Medyalarıyla, yazarlarıyla, konuşmacılarıyla, eğitimcileriyle, olimpiyatlarıyla göz boyarlarken, içerde gizli gizli kadrolaşmaya, ihanete, dış güçlerle birlikte çalışmaya devam ediyorlar.

En kötüsü de, bütün bunları yapanların hiç birisi, uzaydan veya yurt dışından gelmedi. İçimizden birileri görevlendirildi bu işlerle. Bazen imrendik onlara. Bizler evlerimizde yatarken; onlar gece gündüz demeden, gurbet, memleket ayrımı yapmadan çalışıyorlardı. Bu sebeplerle babamız, abimiz, dayımız, yeğenimiz, kızımız, oğlumuz, amca ve dayılarımızın çocukları, torunlarımız bu şebekenin içine yerleşip çalışmaya başladıkça onlarla gurur duyduk. Hatta elimizden geldiğince destek olduk. Onların; abileriyle, ablalarıyla birlikte geçirdikleri saatleri, ibadet olarak değerlendirdik.

İktidarı bile inandırdılar, ne istedilerse vermekle gurur duydu hükümet. Öğrencilere yer, yurt, burs buluyor, okulu bitirenleri istihdam ediyor, devlete yardımcı oluyordu. Ayrıca propaganda çalışmalarıyla hükümeti destekliyor, muhaliflere gereken cevapları medyalarından yetiştiriyorlardı. Ergenekonda ve diğer davalarda, süreci hızlandırıyorlar, cezaların bir an önce verilmesi için ellerinden geleni yapıyorlardı. Dıştan görünenler böyleydi. İçerde neler yaptıklarını hükümet sonra anlayacaktı.

Nitekim, bunların ne olduklarını, kimlere çalıştıklarını, yöntemlerinin nasıl olduğunu, acımasızlıklarını, hukuksuzluklarını, caniliklerini, hırsızlıklarını, ihanetlerini hükümet de, halk da gördü. Ama geç kaldılar, uzun süre uyaranlar dinlenmedi. Büyüdüler, palazlandılar. Çok güçlendiler, Sayıları çok arttı. Onlar artık, her mahallede, her sokakta, her evde, her odada varlar.

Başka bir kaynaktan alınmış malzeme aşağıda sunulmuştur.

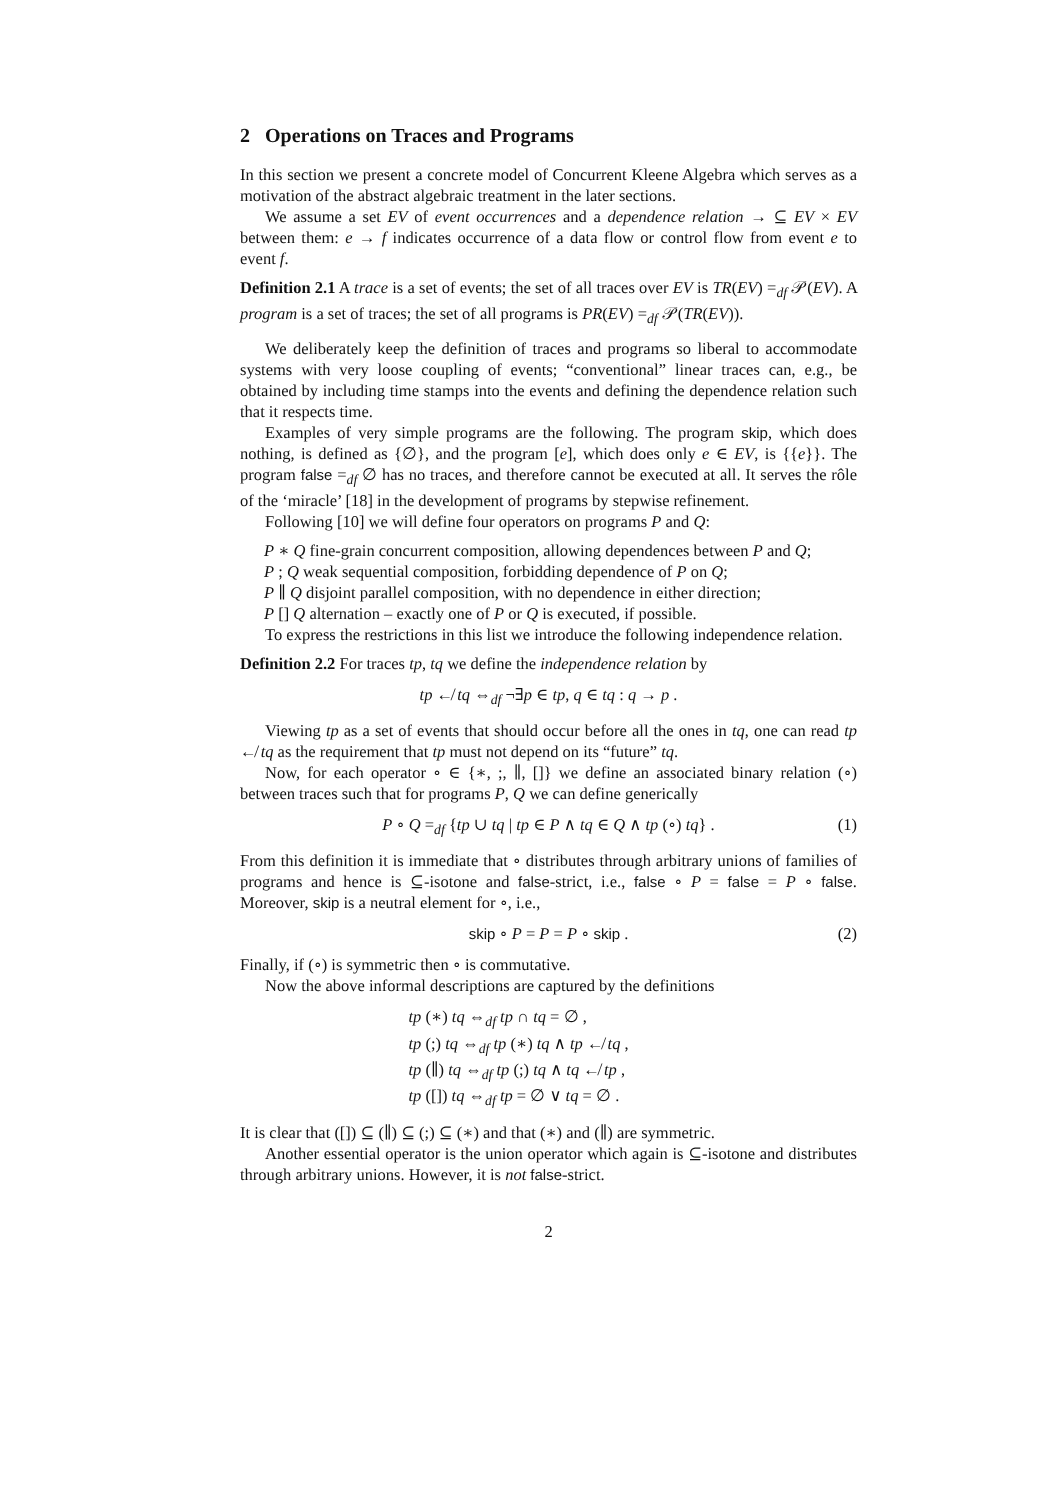2 Operations on Traces and Programs
In this section we present a concrete model of Concurrent Kleene Algebra which serves as a motivation of the abstract algebraic treatment in the later sections.
We assume a set EV of event occurrences and a dependence relation → ⊆ EV × EV between them: e → f indicates occurrence of a data flow or control flow from event e to event f.
Definition 2.1 A trace is a set of events; the set of all traces over EV is TR(EV) =<sub>df</sub> 𝒫(EV). A program is a set of traces; the set of all programs is PR(EV) =<sub>df</sub> 𝒫(TR(EV)).
We deliberately keep the definition of traces and programs so liberal to accommodate systems with very loose coupling of events; “conventional” linear traces can, e.g., be obtained by including time stamps into the events and defining the dependence relation such that it respects time.
Examples of very simple programs are the following. The program skip, which does nothing, is defined as {∅}, and the program [e], which does only e ∈ EV, is {{e}}. The program false =<sub>df</sub> ∅ has no traces, and therefore cannot be executed at all. It serves the rôle of the ‘miracle’ [18] in the development of programs by stepwise refinement.
Following [10] we will define four operators on programs P and Q:
P ∗ Q fine-grain concurrent composition, allowing dependences between P and Q;
P ; Q weak sequential composition, forbidding dependence of P on Q;
P ∥ Q disjoint parallel composition, with no dependence in either direction;
P [] Q alternation – exactly one of P or Q is executed, if possible.
To express the restrictions in this list we introduce the following independence relation.
Definition 2.2 For traces tp, tq we define the independence relation by
tp ↚ tq ⇔<sub>df</sub> ¬∃p ∈ tp, q ∈ tq : q → p .
Viewing tp as a set of events that should occur before all the ones in tq, one can read tp ↚ tq as the requirement that tp must not depend on its “future” tq.
Now, for each operator ∘ ∈ {∗, ;, ∥, []} we define an associated binary relation (∘) between traces such that for programs P, Q we can define generically
P ∘ Q =<sub>df</sub> {tp ∪ tq | tp ∈ P ∧ tq ∈ Q ∧ tp (∘) tq} . (1)
From this definition it is immediate that ∘ distributes through arbitrary unions of families of programs and hence is ⊆-isotone and false-strict, i.e., false ∘ P = false = P ∘ false. Moreover, skip is a neutral element for ∘, i.e.,
skip ∘ P = P = P ∘ skip . (2)
Finally, if (∘) is symmetric then ∘ is commutative.
Now the above informal descriptions are captured by the definitions
tp (∗) tq ⇔<sub>df</sub> tp ∩ tq = ∅ ,
tp (;) tq ⇔<sub>df</sub> tp (∗) tq ∧ tp ↚ tq ,
tp (∥) tq ⇔<sub>df</sub> tp (;) tq ∧ tq ↚ tp ,
tp ([]) tq ⇔<sub>df</sub> tp = ∅ ∨ tq = ∅ .
It is clear that ([]) ⊆ (∥) ⊆ (;) ⊆ (∗) and that (∗) and (∥) are symmetric.
Another essential operator is the union operator which again is ⊆-isotone and distributes through arbitrary unions. However, it is not false-strict.
2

Defalarca darbe yapmaya kalkıştılar. Bunların en büyüğü 15 Temmuz 2016 darbe teşebbüsü oldu. İstedikleri gerçekleşseydi; ülke elden gidecek, meclis çalışmayacak, kargaşa ve kaos ortamı başlayacak, oluk oluk kan akacak, bütün birikimler boşa çıkacak, dış güçlerin istediği olacak, Türkiye dışarda ve içerde etkisiz hale getirilmiş olacaktı. Hainlikte zirve yapmışlardı. Bu affedilecek bir durum değildi.

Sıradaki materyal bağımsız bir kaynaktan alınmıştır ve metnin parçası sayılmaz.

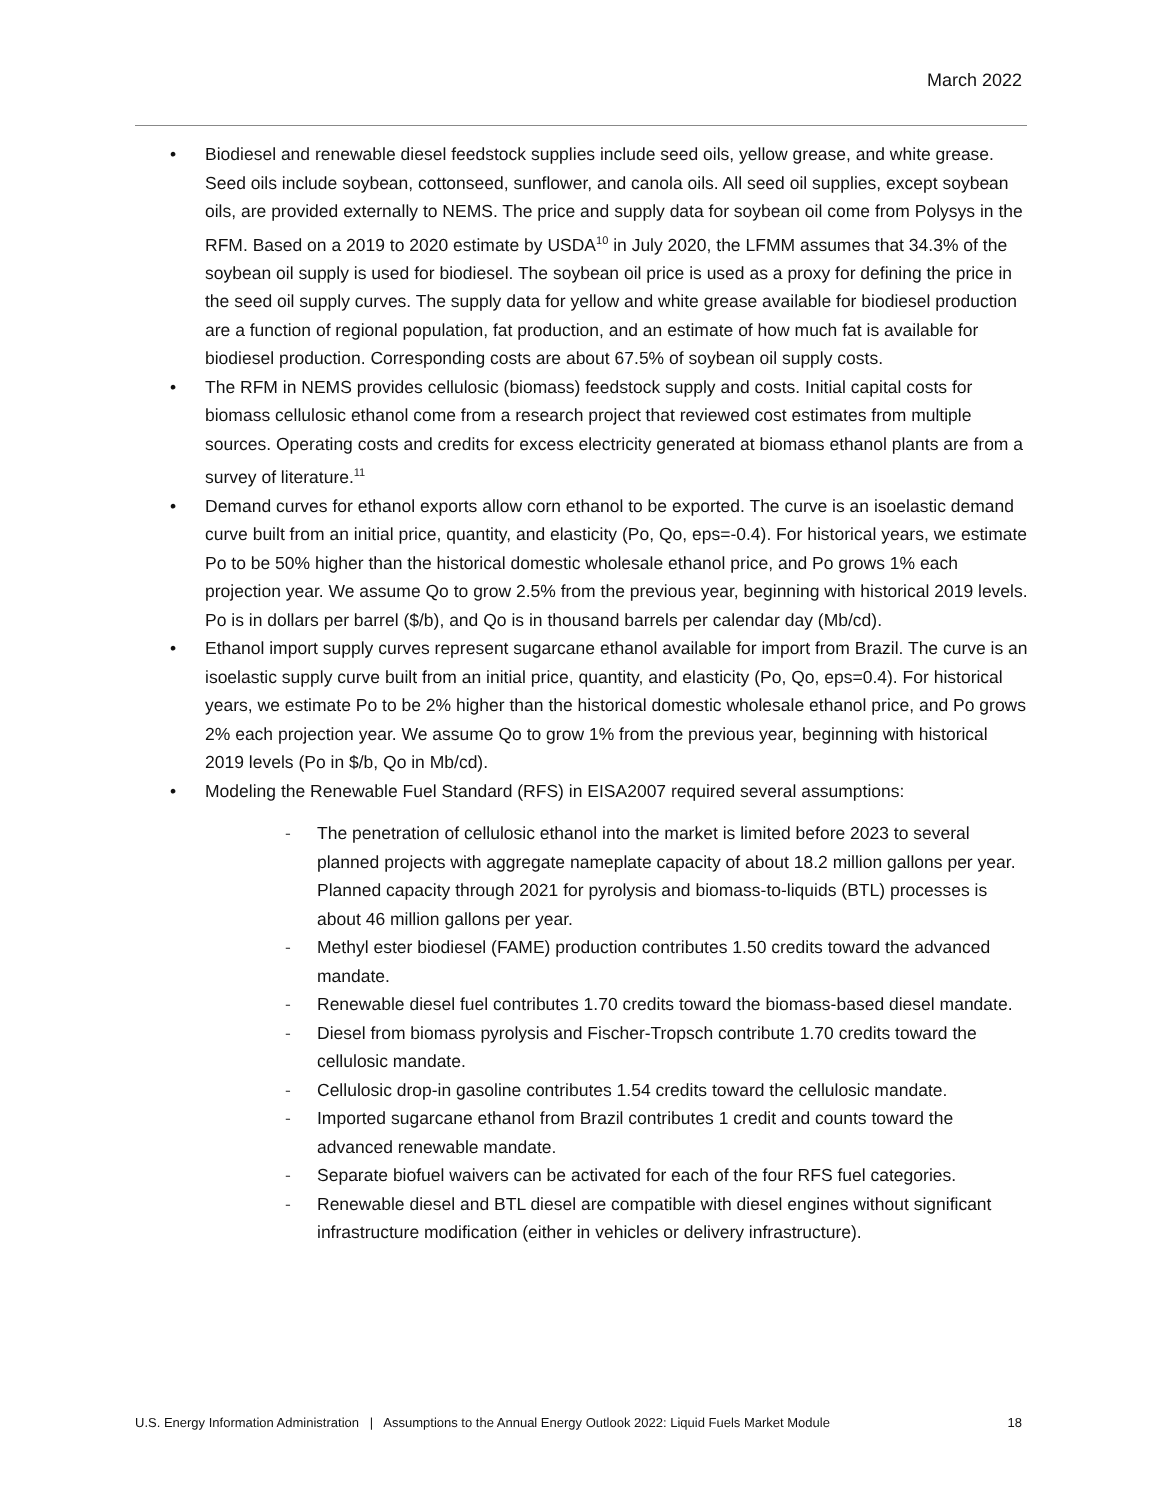March 2022
• Biodiesel and renewable diesel feedstock supplies include seed oils, yellow grease, and white grease. Seed oils include soybean, cottonseed, sunflower, and canola oils. All seed oil supplies, except soybean oils, are provided externally to NEMS. The price and supply data for soybean oil come from Polysys in the RFM. Based on a 2019 to 2020 estimate by USDA<sup>10</sup> in July 2020, the LFMM assumes that 34.3% of the soybean oil supply is used for biodiesel. The soybean oil price is used as a proxy for defining the price in the seed oil supply curves. The supply data for yellow and white grease available for biodiesel production are a function of regional population, fat production, and an estimate of how much fat is available for biodiesel production. Corresponding costs are about 67.5% of soybean oil supply costs.
• The RFM in NEMS provides cellulosic (biomass) feedstock supply and costs. Initial capital costs for biomass cellulosic ethanol come from a research project that reviewed cost estimates from multiple sources. Operating costs and credits for excess electricity generated at biomass ethanol plants are from a survey of literature.<sup>11</sup>
• Demand curves for ethanol exports allow corn ethanol to be exported. The curve is an isoelastic demand curve built from an initial price, quantity, and elasticity (Po, Qo, eps=-0.4). For historical years, we estimate Po to be 50% higher than the historical domestic wholesale ethanol price, and Po grows 1% each projection year. We assume Qo to grow 2.5% from the previous year, beginning with historical 2019 levels. Po is in dollars per barrel ($/b), and Qo is in thousand barrels per calendar day (Mb/cd).
• Ethanol import supply curves represent sugarcane ethanol available for import from Brazil. The curve is an isoelastic supply curve built from an initial price, quantity, and elasticity (Po, Qo, eps=0.4). For historical years, we estimate Po to be 2% higher than the historical domestic wholesale ethanol price, and Po grows 2% each projection year. We assume Qo to grow 1% from the previous year, beginning with historical 2019 levels (Po in $/b, Qo in Mb/cd).
• Modeling the Renewable Fuel Standard (RFS) in EISA2007 required several assumptions:
- The penetration of cellulosic ethanol into the market is limited before 2023 to several planned projects with aggregate nameplate capacity of about 18.2 million gallons per year. Planned capacity through 2021 for pyrolysis and biomass-to-liquids (BTL) processes is about 46 million gallons per year.
- Methyl ester biodiesel (FAME) production contributes 1.50 credits toward the advanced mandate.
- Renewable diesel fuel contributes 1.70 credits toward the biomass-based diesel mandate.
- Diesel from biomass pyrolysis and Fischer-Tropsch contribute 1.70 credits toward the cellulosic mandate.
- Cellulosic drop-in gasoline contributes 1.54 credits toward the cellulosic mandate.
- Imported sugarcane ethanol from Brazil contributes 1 credit and counts toward the advanced renewable mandate.
- Separate biofuel waivers can be activated for each of the four RFS fuel categories.
- Renewable diesel and BTL diesel are compatible with diesel engines without significant infrastructure modification (either in vehicles or delivery infrastructure).
U.S. Energy Information Administration | Assumptions to the Annual Energy Outlook 2022: Liquid Fuels Market Module 18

Çözüm: Vatana, Ezana ve bayrağa göz dikilmişse; dostluk, akrabalık, evlatlık, babalık biter. İhanet, sözün bittiği yerdir. Bütün hainler; evlerimizden, sokaklarımızdan, kurumlarımızdan, yerleştikleri bütün mekanlardan arındırılmadıkça ve cezaları verilmedikçe ülkem rahat uyku uyuyamaz. Bu konuda kesinlikle merhamet gösterilemez. Halk olarak bunların yakalanması konusunda iktidara yardımcı olmak ve hain en yakınımızdaysa bile yetkili mercilere şikayet etmek zorundayız. Gerekirse onun çocuklarına biz bakacağız, ama mutlaka cezalandırılmasını sağlayacağız. Tek dikkat edilmesi gereken; kurunun yanında yaşın da yanabileceği ihtimalinin olabileceği tehlikesidir. Birbirlerinden kurtulmak ya da birbirlerine zarar vermek isteyen insanlara gün doğmasına fırsat verilmemeli.